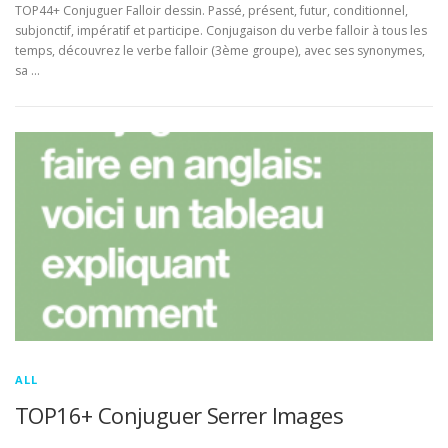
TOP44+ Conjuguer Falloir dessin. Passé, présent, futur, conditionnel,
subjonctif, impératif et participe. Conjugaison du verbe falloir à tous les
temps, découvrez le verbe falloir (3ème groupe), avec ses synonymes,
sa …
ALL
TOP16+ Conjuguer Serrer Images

---

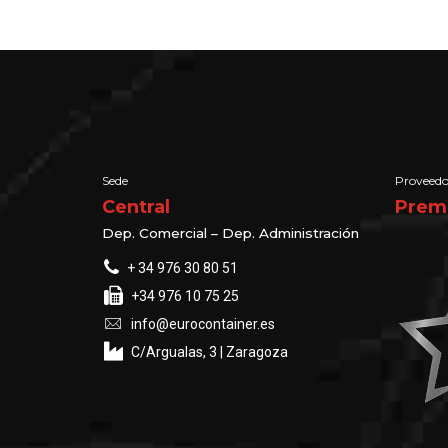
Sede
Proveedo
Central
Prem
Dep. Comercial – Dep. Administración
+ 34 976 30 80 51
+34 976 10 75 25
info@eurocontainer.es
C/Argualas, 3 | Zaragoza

# Task brief:
Output the lines above exactly, but only those between the line holding "TOP44+ Conjuguer Falloir" and the line holding "TOP16+ Conjuguer Serrer Images", inclusive.

# Exercise output:
TOP44+ Conjuguer Falloir dessin. Passé, présent, futur, conditionnel,
subjonctif, impératif et participe. Conjugaison du verbe falloir à tous les
temps, découvrez le verbe falloir (3ème groupe), avec ses synonymes,
sa …
ALL
TOP16+ Conjuguer Serrer Images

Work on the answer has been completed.